Report each line of the data that contains the string "linecap".

***

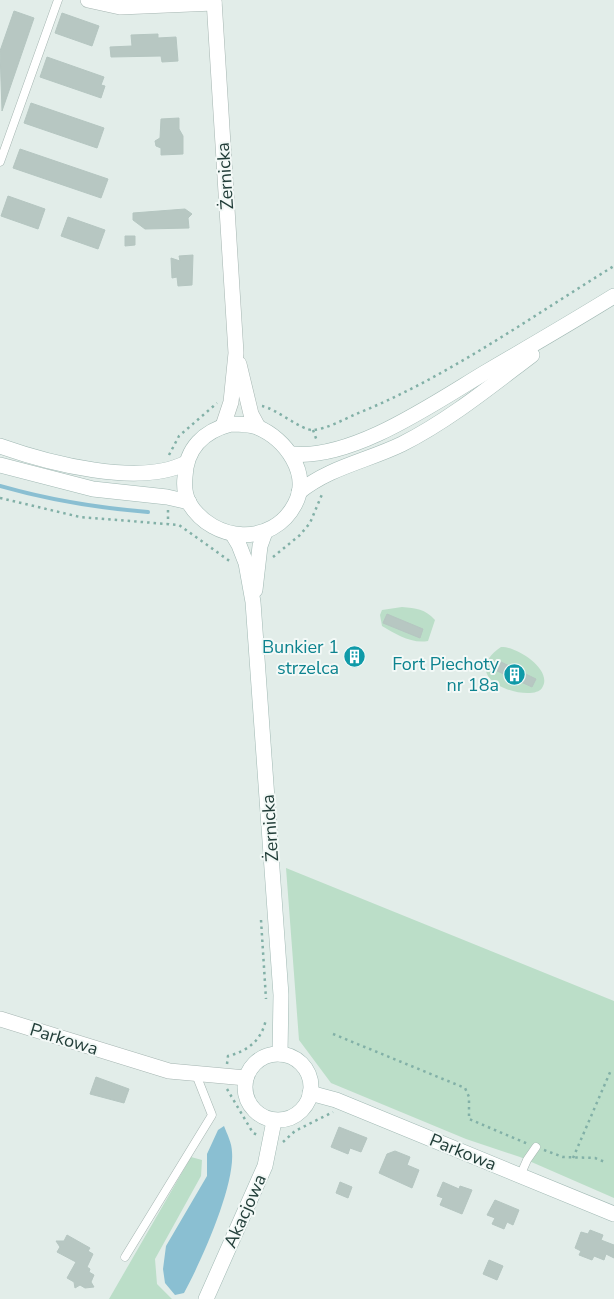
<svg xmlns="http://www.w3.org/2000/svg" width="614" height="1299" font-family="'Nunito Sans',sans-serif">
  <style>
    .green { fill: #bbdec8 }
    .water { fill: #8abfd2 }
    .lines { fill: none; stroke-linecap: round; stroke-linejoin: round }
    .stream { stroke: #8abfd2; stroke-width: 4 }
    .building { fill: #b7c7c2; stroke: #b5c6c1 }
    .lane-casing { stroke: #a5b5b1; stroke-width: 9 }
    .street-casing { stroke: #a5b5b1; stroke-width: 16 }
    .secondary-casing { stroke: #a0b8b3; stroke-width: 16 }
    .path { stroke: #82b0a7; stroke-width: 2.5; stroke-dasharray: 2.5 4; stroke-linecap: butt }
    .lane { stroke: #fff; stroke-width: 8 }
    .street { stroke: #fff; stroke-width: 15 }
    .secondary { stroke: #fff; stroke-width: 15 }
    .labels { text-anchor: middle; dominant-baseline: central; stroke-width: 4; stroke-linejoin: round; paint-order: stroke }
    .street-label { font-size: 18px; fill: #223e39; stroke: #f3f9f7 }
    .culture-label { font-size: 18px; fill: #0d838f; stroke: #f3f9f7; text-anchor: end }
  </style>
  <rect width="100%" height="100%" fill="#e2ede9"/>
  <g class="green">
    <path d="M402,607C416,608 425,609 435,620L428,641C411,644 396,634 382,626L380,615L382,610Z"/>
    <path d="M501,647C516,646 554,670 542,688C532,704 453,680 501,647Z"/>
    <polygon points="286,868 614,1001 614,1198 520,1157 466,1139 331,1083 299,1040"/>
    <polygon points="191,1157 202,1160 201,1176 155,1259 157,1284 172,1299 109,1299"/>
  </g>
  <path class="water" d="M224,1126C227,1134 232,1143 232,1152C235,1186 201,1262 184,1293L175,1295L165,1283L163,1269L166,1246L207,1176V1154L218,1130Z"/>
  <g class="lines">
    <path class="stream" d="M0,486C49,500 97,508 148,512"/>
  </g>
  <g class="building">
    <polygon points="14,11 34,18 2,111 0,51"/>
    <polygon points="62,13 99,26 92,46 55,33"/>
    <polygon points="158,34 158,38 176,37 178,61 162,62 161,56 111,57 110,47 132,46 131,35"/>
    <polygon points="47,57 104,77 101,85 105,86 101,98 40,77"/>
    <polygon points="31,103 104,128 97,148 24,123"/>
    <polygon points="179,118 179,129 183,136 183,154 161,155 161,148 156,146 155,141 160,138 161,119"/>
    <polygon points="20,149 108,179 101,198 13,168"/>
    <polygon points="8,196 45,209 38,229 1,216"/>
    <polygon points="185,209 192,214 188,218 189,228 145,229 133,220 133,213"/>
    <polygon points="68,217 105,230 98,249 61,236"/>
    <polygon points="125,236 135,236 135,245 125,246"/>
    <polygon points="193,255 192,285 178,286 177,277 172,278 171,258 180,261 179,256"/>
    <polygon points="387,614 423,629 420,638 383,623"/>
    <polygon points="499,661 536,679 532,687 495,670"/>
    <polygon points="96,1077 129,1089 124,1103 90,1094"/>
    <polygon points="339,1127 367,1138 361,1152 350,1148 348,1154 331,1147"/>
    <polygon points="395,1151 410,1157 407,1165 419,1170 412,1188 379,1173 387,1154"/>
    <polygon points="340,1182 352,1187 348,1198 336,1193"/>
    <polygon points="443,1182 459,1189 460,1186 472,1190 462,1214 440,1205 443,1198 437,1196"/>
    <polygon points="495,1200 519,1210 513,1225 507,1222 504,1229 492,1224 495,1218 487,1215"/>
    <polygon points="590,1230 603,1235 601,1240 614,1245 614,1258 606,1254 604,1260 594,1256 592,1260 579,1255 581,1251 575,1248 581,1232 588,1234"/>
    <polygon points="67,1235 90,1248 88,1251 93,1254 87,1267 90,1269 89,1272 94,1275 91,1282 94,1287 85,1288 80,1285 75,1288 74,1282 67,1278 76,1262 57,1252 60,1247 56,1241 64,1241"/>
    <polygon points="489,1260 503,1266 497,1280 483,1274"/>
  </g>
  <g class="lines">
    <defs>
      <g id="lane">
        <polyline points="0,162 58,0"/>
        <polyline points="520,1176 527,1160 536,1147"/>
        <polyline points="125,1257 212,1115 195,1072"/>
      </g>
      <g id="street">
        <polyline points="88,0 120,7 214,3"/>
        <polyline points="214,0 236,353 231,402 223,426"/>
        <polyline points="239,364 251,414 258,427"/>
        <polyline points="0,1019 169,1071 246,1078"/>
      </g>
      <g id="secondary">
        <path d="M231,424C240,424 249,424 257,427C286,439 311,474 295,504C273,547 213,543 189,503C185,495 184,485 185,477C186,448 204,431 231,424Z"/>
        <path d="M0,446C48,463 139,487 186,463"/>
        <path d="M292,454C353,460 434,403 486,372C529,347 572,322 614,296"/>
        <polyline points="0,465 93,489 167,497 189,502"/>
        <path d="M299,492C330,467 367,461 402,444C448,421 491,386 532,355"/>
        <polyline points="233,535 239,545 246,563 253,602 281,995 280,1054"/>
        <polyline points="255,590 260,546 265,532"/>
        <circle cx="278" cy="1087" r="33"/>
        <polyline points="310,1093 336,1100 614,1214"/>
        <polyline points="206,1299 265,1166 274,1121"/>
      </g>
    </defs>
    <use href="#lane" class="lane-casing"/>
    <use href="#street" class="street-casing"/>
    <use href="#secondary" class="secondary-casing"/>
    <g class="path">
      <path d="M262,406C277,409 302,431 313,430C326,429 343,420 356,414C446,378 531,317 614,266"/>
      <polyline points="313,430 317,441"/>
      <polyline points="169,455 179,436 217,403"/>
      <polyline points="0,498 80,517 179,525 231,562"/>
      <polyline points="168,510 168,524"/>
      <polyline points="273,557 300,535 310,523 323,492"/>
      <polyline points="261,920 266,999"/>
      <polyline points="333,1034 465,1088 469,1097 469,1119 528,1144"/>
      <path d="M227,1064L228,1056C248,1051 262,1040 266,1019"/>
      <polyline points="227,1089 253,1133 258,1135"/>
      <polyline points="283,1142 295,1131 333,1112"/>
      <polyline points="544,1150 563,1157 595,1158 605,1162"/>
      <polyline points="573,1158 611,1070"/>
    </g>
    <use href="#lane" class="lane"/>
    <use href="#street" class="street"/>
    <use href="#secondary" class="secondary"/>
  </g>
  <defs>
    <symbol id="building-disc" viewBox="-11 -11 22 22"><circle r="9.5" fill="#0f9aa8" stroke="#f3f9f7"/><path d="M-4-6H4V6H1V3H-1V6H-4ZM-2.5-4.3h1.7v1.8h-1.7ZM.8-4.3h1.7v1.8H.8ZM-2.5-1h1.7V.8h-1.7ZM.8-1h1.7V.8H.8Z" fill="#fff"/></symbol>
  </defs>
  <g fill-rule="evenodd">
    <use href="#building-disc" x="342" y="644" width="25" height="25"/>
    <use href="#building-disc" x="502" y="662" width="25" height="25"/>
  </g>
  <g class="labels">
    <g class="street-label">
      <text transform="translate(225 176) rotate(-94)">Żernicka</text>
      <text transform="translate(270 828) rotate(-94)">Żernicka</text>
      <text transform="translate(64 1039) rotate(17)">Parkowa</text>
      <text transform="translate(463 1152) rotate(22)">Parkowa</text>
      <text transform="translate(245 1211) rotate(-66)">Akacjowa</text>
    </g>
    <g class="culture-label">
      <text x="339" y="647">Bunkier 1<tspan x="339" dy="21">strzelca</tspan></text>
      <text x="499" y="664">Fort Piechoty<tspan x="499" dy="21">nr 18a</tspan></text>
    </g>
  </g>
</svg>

***

Task answer
    .lines { fill: none; stroke-linecap: round; stroke-linejoin: round }
    .path { stroke: #82b0a7; stroke-width: 2.5; stroke-dasharray: 2.5 4; stroke-linecap: butt }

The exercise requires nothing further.